*SELECTED PASSAGE*:
Data Crunch: The Best Fitness Trackers
The New "It" in Fitness
It's a truth universally acknowledged that technology has played a role in making us less active. But at the same time it has seduced us with the promise that it can save us from its ills: Sales of wearable technology that can link to the Internet or work with mobile apps will grow from $8.6 billion in 2012 to almost $30 billion by 2018, notes IHS, an industry forecaster.
Activity trackers like the Fitbit, Jawbone UP24, and Nike+ FuelBand, among others, have created a market for next-generation pedometers, so to speak -- well-dressed motion sensors that talk to your smartphone by way of Bluetooth technology and count your steps, calories burned, and even sleep. Thanks to this virtual arms race, one in 10 Americans over age 18 now owns a modern activity tracker, according to a January 2014 survey by Endeavour Partners, a strategy consulting firm.
The latest science on sitting has only fueled this tech boom in get-off-your-butt gadgets. A stream of research suggests that the other 23 hours when you're not working out are crucial in dictating how healthy you are and your weight fate. A 2010 study of 123,216 people, published in the American Journal of Epidemiology, found that the more leisure time spent sitting, the higher the risk of premature death: Women who sat for more than six hours a day were 37 percent more likely to die prematurely than those who sat for less than three hours, no matter how much other physical activity they got.
Wearable trackers can shine a light on the inner couch potato you didn't know you had. Sierra Gullan, 28, of Chicago, regularly logs sub-nine-minute miles and thinks of herself as active, so she was surprised when her Fitbit revealed how little she moved otherwise.

[Saved entries]
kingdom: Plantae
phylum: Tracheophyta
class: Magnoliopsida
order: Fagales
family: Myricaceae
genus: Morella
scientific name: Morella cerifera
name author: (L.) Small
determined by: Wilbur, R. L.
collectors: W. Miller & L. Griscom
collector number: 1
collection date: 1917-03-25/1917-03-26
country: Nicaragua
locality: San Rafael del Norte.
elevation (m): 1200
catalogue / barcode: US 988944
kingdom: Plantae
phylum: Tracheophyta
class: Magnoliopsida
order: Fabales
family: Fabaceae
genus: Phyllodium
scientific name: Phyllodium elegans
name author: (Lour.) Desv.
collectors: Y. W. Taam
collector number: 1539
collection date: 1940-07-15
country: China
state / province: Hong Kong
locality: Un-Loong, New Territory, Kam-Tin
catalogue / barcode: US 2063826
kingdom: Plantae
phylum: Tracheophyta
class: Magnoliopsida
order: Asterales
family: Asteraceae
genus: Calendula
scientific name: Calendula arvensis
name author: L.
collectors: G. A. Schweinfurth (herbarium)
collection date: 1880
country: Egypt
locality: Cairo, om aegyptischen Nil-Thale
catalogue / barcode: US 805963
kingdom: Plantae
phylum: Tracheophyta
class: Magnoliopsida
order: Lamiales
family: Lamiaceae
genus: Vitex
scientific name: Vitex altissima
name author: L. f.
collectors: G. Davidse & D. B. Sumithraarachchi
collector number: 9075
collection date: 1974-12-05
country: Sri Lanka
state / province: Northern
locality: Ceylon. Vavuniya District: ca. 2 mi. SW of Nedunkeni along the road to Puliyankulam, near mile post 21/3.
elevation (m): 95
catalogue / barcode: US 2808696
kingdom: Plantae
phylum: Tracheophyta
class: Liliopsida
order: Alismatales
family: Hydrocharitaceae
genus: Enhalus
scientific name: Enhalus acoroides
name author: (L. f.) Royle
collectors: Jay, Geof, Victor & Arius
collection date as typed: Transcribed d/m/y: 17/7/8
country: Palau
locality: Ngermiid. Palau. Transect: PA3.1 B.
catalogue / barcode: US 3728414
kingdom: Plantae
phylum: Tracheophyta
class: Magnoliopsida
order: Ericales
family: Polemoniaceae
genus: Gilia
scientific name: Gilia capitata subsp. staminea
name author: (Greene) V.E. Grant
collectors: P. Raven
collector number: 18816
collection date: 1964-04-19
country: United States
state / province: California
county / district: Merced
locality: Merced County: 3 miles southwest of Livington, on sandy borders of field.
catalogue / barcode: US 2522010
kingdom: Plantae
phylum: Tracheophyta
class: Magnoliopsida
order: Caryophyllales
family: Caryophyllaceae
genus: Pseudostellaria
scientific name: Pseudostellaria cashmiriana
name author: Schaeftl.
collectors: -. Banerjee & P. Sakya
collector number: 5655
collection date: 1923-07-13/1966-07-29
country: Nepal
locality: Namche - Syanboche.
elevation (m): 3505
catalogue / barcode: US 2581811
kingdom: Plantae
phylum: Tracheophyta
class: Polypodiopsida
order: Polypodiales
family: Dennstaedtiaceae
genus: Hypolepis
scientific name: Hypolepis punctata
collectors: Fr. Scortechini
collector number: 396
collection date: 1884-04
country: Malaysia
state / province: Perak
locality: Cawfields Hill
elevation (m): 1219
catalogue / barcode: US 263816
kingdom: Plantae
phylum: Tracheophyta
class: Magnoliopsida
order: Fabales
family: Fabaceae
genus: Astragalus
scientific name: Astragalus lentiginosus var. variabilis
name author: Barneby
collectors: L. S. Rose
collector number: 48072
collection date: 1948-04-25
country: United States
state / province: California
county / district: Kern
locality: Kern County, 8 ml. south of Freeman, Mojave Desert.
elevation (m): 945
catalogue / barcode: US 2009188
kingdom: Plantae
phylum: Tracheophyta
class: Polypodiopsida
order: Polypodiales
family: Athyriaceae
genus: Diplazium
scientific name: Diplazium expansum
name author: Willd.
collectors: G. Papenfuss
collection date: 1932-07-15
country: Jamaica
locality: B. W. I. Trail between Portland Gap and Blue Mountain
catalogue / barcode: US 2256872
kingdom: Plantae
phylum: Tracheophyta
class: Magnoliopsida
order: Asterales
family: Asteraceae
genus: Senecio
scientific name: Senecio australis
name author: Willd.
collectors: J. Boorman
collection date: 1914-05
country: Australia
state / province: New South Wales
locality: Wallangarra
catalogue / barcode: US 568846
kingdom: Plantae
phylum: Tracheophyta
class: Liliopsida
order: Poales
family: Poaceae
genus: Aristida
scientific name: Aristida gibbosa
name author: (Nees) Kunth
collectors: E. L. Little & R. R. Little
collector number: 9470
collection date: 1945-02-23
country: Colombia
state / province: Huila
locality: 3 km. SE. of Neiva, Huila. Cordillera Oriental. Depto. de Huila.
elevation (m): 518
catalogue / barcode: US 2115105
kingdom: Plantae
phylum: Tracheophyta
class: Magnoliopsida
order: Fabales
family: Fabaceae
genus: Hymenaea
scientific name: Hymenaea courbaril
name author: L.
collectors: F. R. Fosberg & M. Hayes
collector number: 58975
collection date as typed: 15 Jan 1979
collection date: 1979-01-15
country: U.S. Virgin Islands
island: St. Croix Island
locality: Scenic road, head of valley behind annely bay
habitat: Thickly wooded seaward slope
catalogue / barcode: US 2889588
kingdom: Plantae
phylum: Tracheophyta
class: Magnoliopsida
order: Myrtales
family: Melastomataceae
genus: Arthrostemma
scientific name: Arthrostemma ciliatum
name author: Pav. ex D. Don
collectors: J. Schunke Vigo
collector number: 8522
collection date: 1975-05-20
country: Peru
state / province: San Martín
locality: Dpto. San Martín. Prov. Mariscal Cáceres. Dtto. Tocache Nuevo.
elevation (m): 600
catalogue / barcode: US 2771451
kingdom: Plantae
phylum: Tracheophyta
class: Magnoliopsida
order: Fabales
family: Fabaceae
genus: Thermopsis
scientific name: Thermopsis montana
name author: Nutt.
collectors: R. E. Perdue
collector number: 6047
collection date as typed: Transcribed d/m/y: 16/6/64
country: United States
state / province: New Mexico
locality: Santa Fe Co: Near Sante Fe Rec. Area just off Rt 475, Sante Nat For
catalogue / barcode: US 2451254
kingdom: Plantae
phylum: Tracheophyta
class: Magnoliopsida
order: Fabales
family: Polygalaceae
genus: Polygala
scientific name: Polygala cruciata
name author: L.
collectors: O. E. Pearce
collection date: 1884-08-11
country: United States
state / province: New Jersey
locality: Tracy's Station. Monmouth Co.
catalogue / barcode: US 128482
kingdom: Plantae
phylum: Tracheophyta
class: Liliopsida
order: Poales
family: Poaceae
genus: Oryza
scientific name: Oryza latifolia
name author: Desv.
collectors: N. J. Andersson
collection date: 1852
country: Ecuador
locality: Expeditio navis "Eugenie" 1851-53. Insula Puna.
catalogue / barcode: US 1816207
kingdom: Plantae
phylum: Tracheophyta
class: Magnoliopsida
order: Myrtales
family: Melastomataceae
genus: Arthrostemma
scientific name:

*WORK REQUEST A*:
According to the fitness tracker article, why was Sierra Gullan surprised by what her Fitbit showed her? Answer in one to three sentences.
*WORK REQUEST B*:
Set down word for word the stretch of the fitness tracker article from "Wearable trackers can" through "she moved otherwise.".

*WRITTEN REPLY A*:
She regularly runs sub-nine-minute miles and thinks of herself as active. She therefore didn't expect her Fitbit to show how little she moved otherwise.

*WRITTEN REPLY B*:
Wearable trackers can shine a light on the inner couch potato you didn't know you had. Sierra Gullan, 28, of Chicago, regularly logs sub-nine-minute miles and thinks of herself as active, so she was surprised when her Fitbit revealed how little she moved otherwise.